### WHAT NEEDS TO BE DONE
Switch every "Michelin Le Mans Cup" in the material to "European Le Mans Series" and write all the lines out again with nothing else changed and the pictures left out.

Segment Start: DATASET EXTRACT

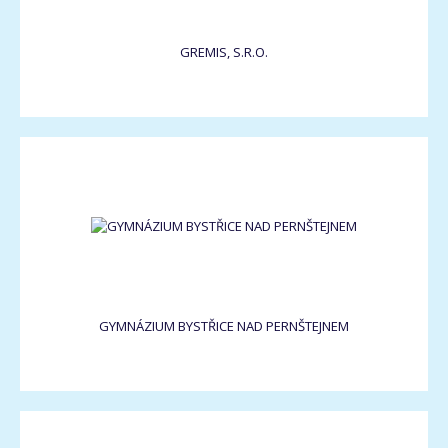
GREMIS, S.R.O.
GYMNÁZIUM BYSTŘICE NAD PERNŠTEJNEM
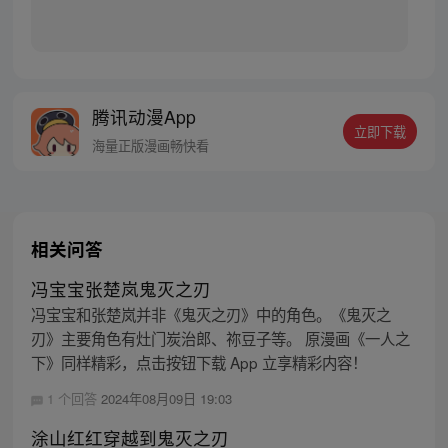
腾讯动漫App
立即下载
海量正版漫画畅快看
相关问答
冯宝宝张楚岚鬼灭之刃
冯宝宝和张楚岚并非《鬼灭之刃》中的角色。《鬼灭之
刃》主要角色有灶门炭治郎、祢豆子等。 原漫画《一人之
下》同样精彩，点击按钮下载 App 立享精彩内容！
1 个回答
2024年08月09日 19:03
涂山红红穿越到鬼灭之刃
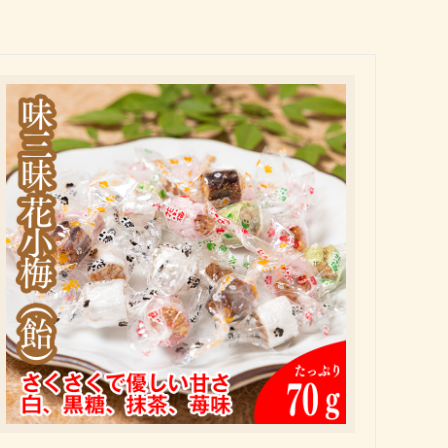
会員様特別価格商品
手作り生ふりかけパック
成人式内祝い
手作り佃煮
古希祝い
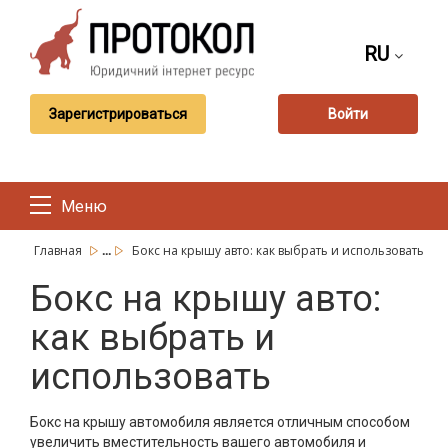
RU
Зарегистрироваться
Войти
Меню
...
Главная
Бокс на крышу авто: как выбрать и использовать
Бокс на крышу авто:
как выбрать и
использовать
Бокс на крышу автомобиля является отличным способом
увеличить вместительность вашего автомобиля и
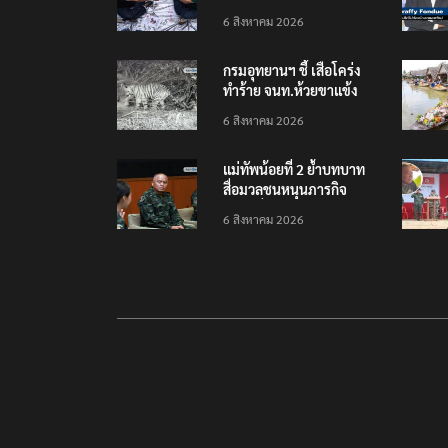
เยือนไทย ขึงป้าย ‘ไม่
6 สิงหาคม 2026
ต้อนรับอาชญากร’
กรมอุทยานฯ ชี้ เสือโคร่ง
ทำร้าย จนท.ห้วยขาแข้ง
เป็นลูกเสือวัยซน เป็นเหตุ
6 สิงหาคม 2026
บังเอิญ ไม่เข้าข่าย ‘เสือ
กินคน’
แม่ทัพน้อยที่ 2 ย้ำบทบาท
สื่อมวลชนหนุนภารกิจ
ความมั่นคงชายแดน
6 สิงหาคม 2026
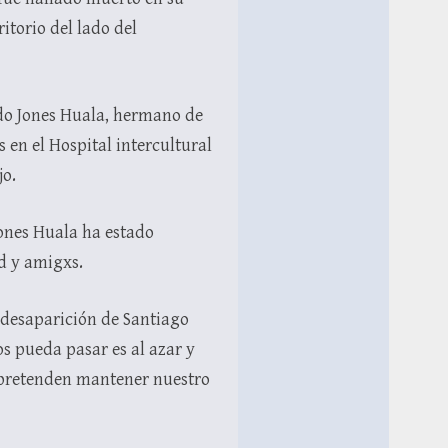
itorio del lado del
do Jones Huala, hermano de
en el Hospital intercultural
jo.
ones Huala ha estado
d y amigxs.
 desaparición de Santiago
s pueda pasar es al azar y
e pretenden mantener nuestro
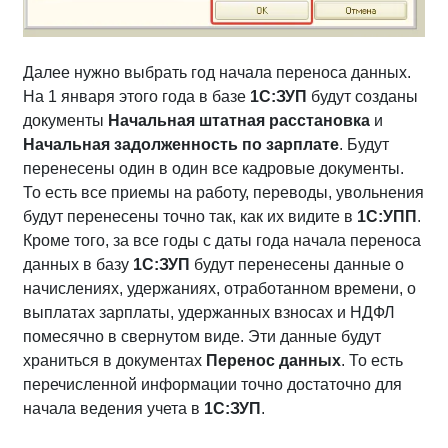
Далее нужно выбрать год начала переноса данных.
На 1 января этого года в базе
1С:ЗУП
будут созданы
документы
Начальная штатная расстановка
и
Начальная задолженность по зарплате
. Будут
перенесены один в один все кадровые документы.
То есть все приемы на работу, переводы, увольнения
будут перенесены точно так, как их видите в
1С:УПП
.
Кроме того, за все годы с даты года начала переноса
данных в базу
1С:ЗУП
будут перенесены данные о
начислениях, удержаниях, отработанном времени, о
выплатах зарплаты, удержанных взносах и НДФЛ
помесячно в свернутом виде. Эти данные будут
храниться в документах
Перенос данных
. То есть
перечисленной информации точно достаточно для
начала ведения учета в
1С:ЗУП
.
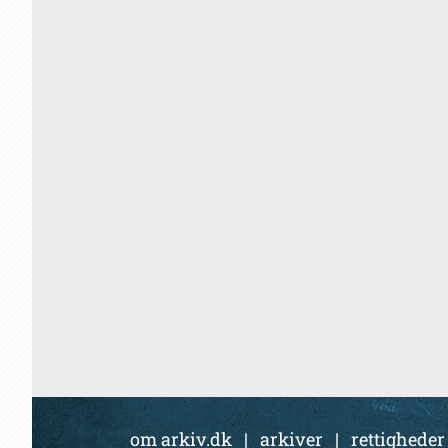
om arkiv.dk
|
arkiver
|
rettigheder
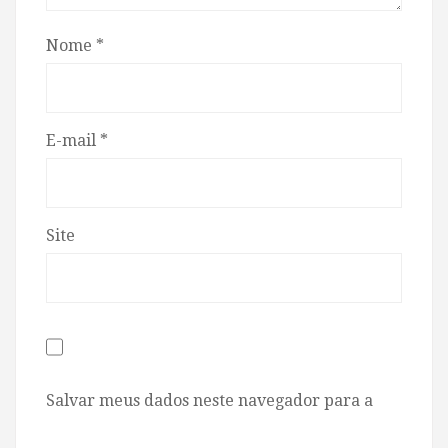
Nome
*
E-mail
*
Site
Salvar meus dados neste navegador para a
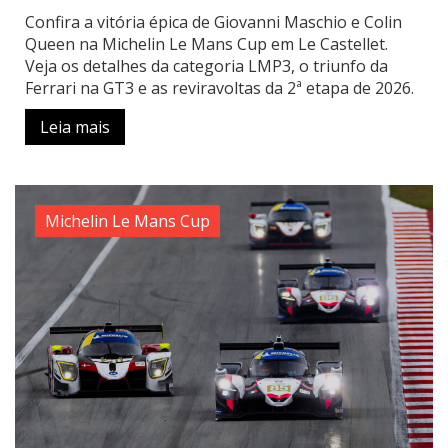
Confira a vitória épica de Giovanni Maschio e Colin
Queen na Michelin Le Mans Cup em Le Castellet.
Veja os detalhes da categoria LMP3, o triunfo da
Ferrari na GT3 e as reviravoltas da 2ª etapa de 2026.
Leia mais
Michelin Le Mans Cup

Segment End: DATASET EXTRACT

### EXERCISE RESPONSE
GREMIS, S.R.O.
GYMNÁZIUM BYSTŘICE NAD PERNŠTEJNEM
腾讯动漫App
立即下载
海量正版漫画畅快看
相关问答
冯宝宝张楚岚鬼灭之刃
冯宝宝和张楚岚并非《鬼灭之刃》中的角色。《鬼灭之
刃》主要角色有灶门炭治郎、祢豆子等。 原漫画《一人之
下》同样精彩，点击按钮下载 App 立享精彩内容！
1 个回答
2024年08月09日 19:03
涂山红红穿越到鬼灭之刃
会員様特別価格商品
手作り生ふりかけパック
成人式内祝い
手作り佃煮
古希祝い
RU
Зарегистрироваться
Войти
Меню
...
Главная
Бокс на крышу авто: как выбрать и использовать
Бокс на крышу авто:
как выбрать и
использовать
Бокс на крышу автомобиля является отличным способом
увеличить вместительность вашего автомобиля и
เยือนไทย ขึงป้าย ‘ไม่
6 สิงหาคม 2026
ต้อนรับอาชญากร’
กรมอุทยานฯ ชี้ เสือโคร่ง
ทำร้าย จนท.ห้วยขาแข้ง
เป็นลูกเสือวัยซน เป็นเหตุ
6 สิงหาคม 2026
บังเอิญ ไม่เข้าข่าย ‘เสือ
กินคน’
แม่ทัพน้อยที่ 2 ย้ำบทบาท
สื่อมวลชนหนุนภารกิจ
ความมั่นคงชายแดน
6 สิงหาคม 2026
itorio del lado del
do Jones Huala, hermano de
en el Hospital intercultural
jo.
ones Huala ha estado
d y amigxs.
 desaparición de Santiago
s pueda pasar es al azar y
e pretenden mantener nuestro
Далее нужно выбрать год начала переноса данных.
На 1 января этого года в базе
1С:ЗУП
будут созданы
документы
Начальная штатная расстановка
и
Начальная задолженность по зарплате
. Будут
перенесены один в один все кадровые документы.
То есть все приемы на работу, переводы, увольнения
будут перенесены точно так, как их видите в
1С:УПП
.
Кроме того, за все годы с даты года начала переноса
данных в базу
1С:ЗУП
будут перенесены данные о
начислениях, удержаниях, отработанном времени, о
выплатах зарплаты, удержанных взносах и НДФЛ
помесячно в свернутом виде. Эти данные будут
храниться в документах
Перенос данных
. То есть
перечисленной информации точно достаточно для
начала ведения учета в
1С:ЗУП
.
om arkiv.dk
|
arkiver
|
rettigheder
Nome
*
E-mail
*
Site
Salvar meus dados neste navegador para a
Confira a vitória épica de Giovanni Maschio e Colin
Queen na European Le Mans Series em Le Castellet.
Veja os detalhes da categoria LMP3, o triunfo da
Ferrari na GT3 e as reviravoltas da 2ª etapa de 2026.
Leia mais
European Le Mans Series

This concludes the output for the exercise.